Scenesse was designated an ‘orphan medicine’ (a medicine used in rare diseases) on 8 May 2008 for EPP.
The company applied to extend the use of Scenesse to adolescents aged 12 to 17 years with EPP. During the assessment, the company modified the request to adolescents from 15 to 17 years and weighing more than 60 kg.
Patients with EPP have high levels of a substance called protoporphyrin IX. When exposed to light, protoporphyrin IX causes the painful skin reactions seen in people with this condition.
The active substance in Scenesse, afamelanotide, stimulates the production of a brown-black pigment in the skin, known as eumelanin, which is produced during exposure to sunlight to protect the skin cells from harmful rays of light. By stimulating the production of eumelanin in the skin, Scenesse reduces the amount of light absorbed by the skin, thus helping to prevent or reduce these painful reactions.
The company presented data from a registry study which included 7 adolescents aged 15 to 17 years with EPP, who were treated with the adult formulation of Scenesse (implants that are injected under the skin at regular intervals). The data are based on reports from patients on which sun protection measures they used and on patients’ responses to a quality-of-life questionnaire.

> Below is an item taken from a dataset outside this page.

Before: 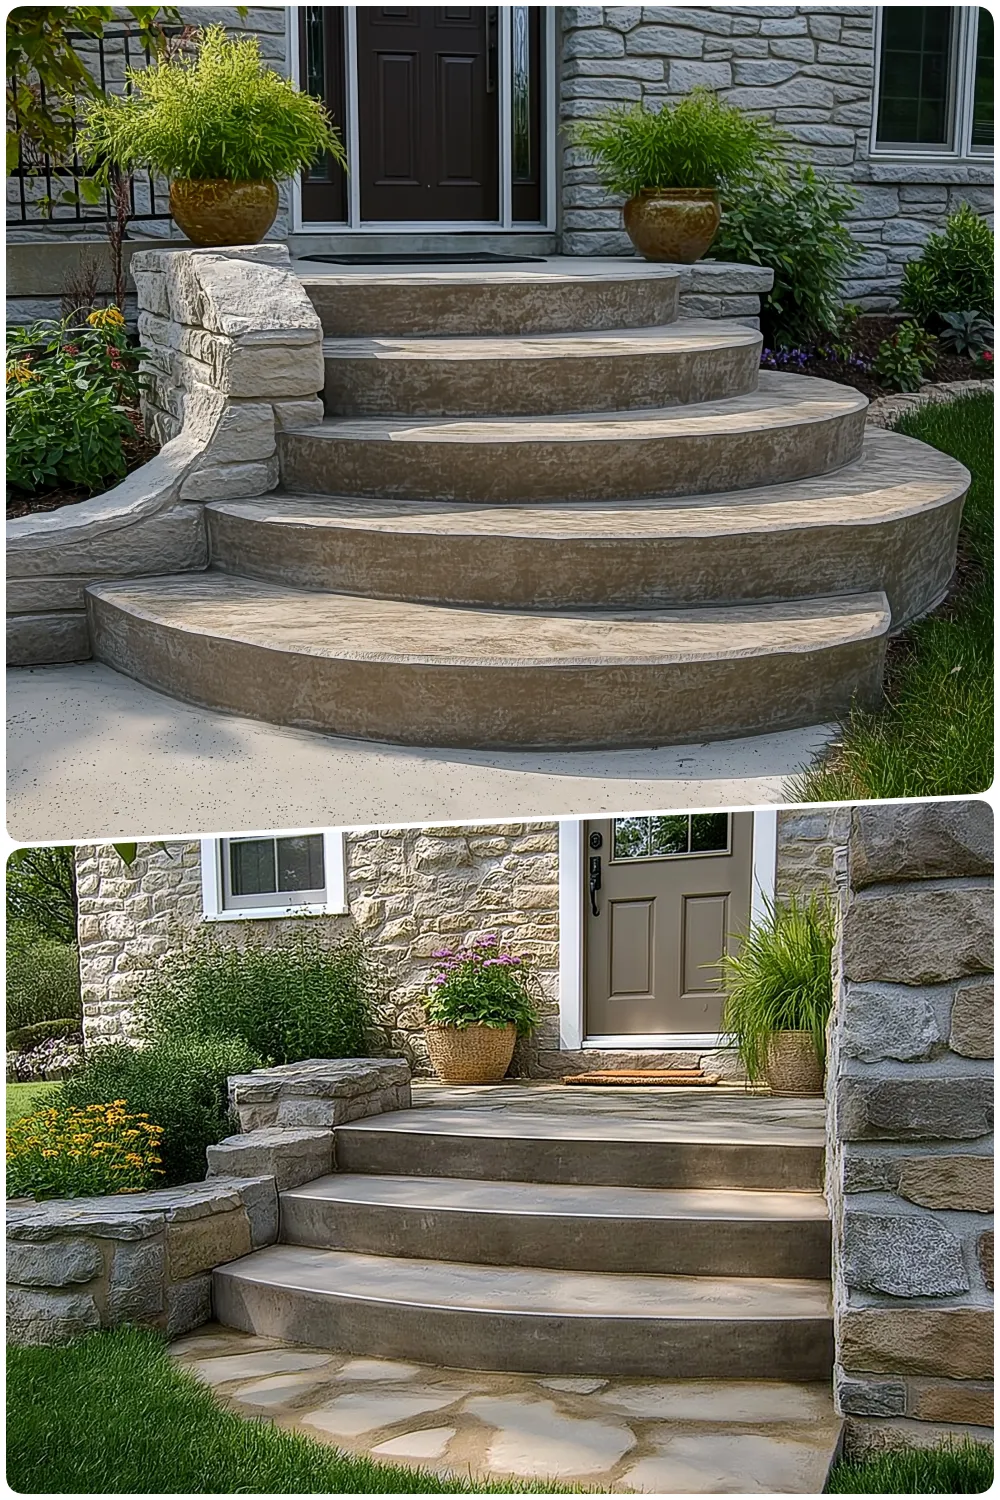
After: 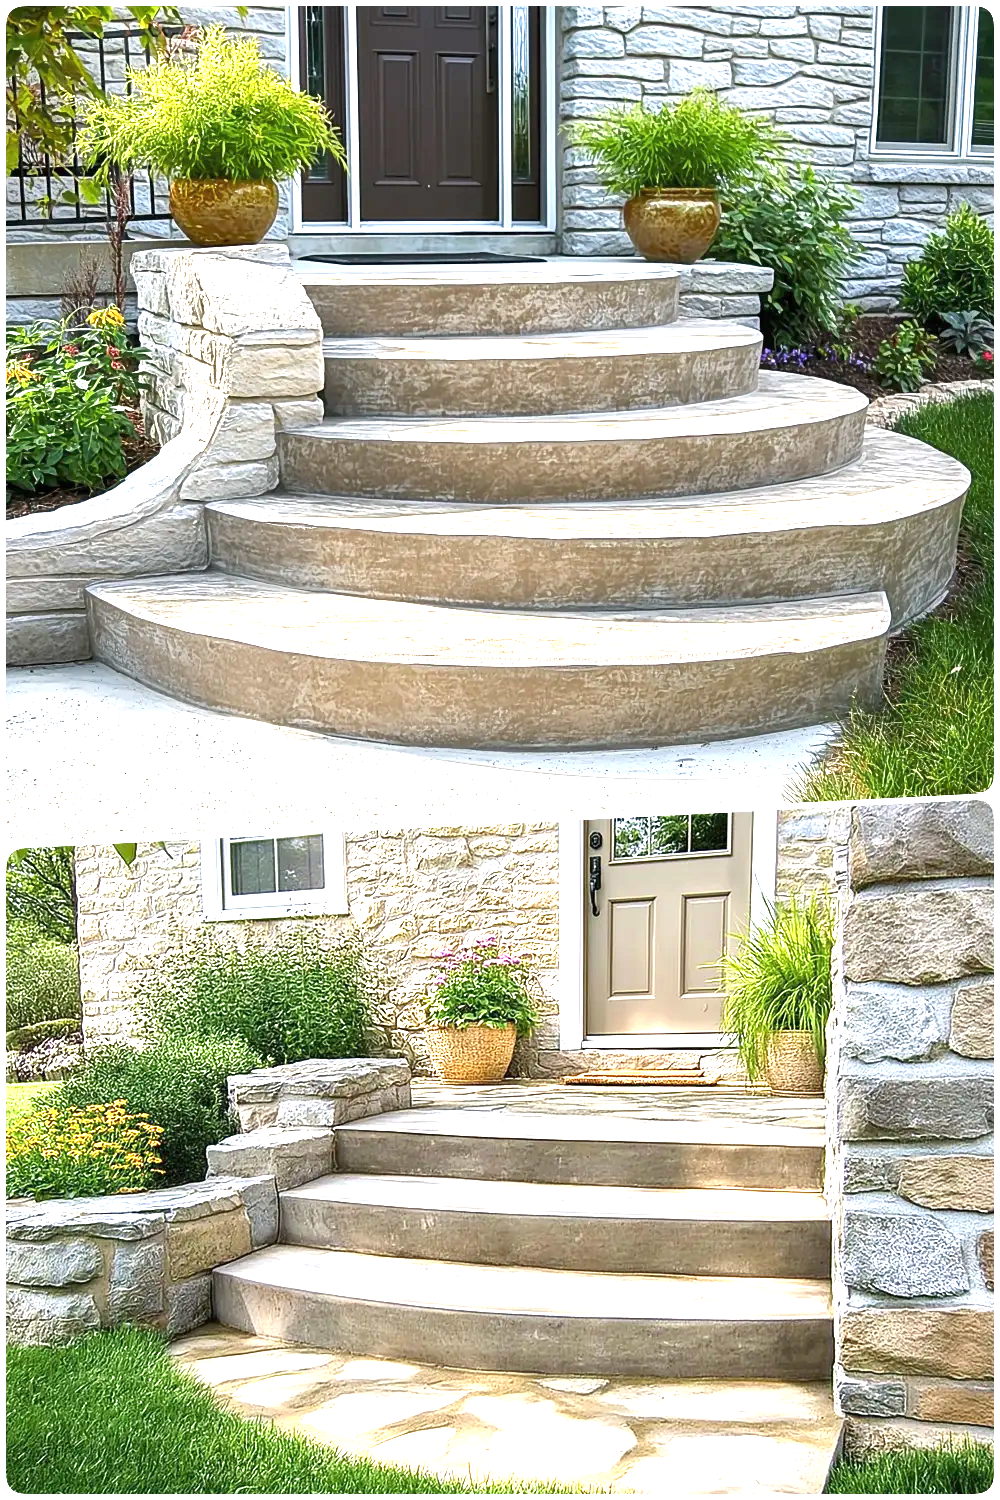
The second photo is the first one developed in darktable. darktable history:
exposure: black level correction 0, exposure 1.996 EV, compensate highlight preservation false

The application was withdrawn after the European Medicines Agency had evaluated the information from the company and had prepared questions. After the Agency had assessed the company’s responses to the questions, there were still some unresolved issues.

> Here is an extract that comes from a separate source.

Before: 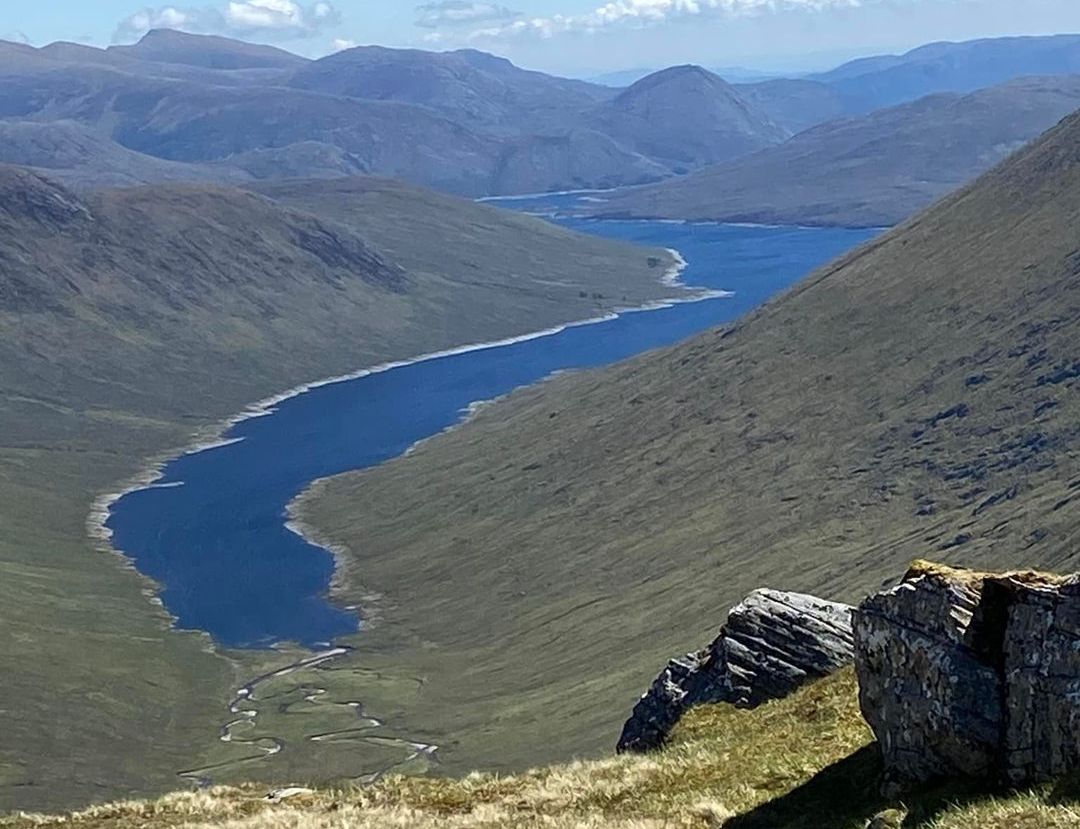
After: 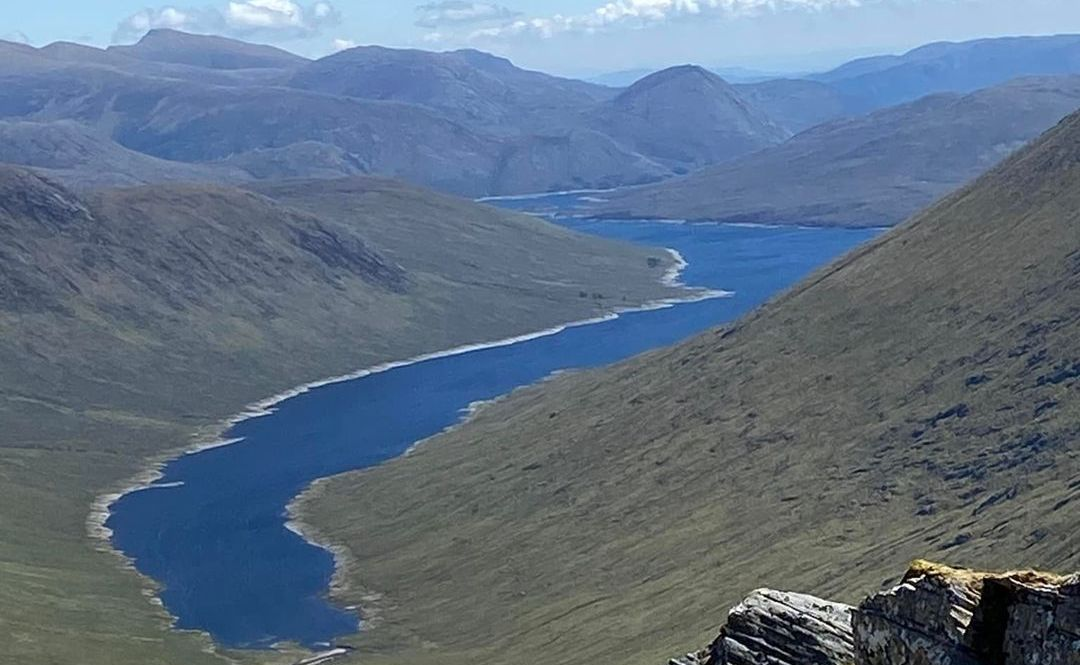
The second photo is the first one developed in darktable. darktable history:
crop: bottom 19.712%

Based on the review of the information and the company’s response to the Agency’s questions, at the time of the withdrawal, the Agency had some concerns and its provisional opinion was that Scenesse could not have been authorised for the treatment of adolescents with EPP.
The Agency considered that the company had not provided sufficient and robust evidence to determine the effectiveness and safety of Scenesse in adolescents, or to define the most appropriate dose to be used in this age group. The adolescents included in the study received the adult formulation of Scenesse. There were no data on how the medicine is absorbed, modified and removed from the body in adolescents and on its effects in the body in this group of patients. Data on the safety of Scenesse in adolescents were also very limited.
Therefore, the Agency’s opinion was that the balance of benefits and risks of Scenesse in the treatment of adolescents with EPP could not be established.
In its letter notifying the Agency of the withdrawal of application, the company stated that it withdrew its application as it was not possible to provide the comprehensive safety and efficacy data expected by the Agency.
The company informed the Agency that there are no consequences for patients in clinical trials or in compassionate use programmes using Scenesse.
If you are in a clinical trial or compassionate use programme and need more information about your treatment, speak with your clinical trial doctor.
Scenesse continues to be authorised in adults with EPP.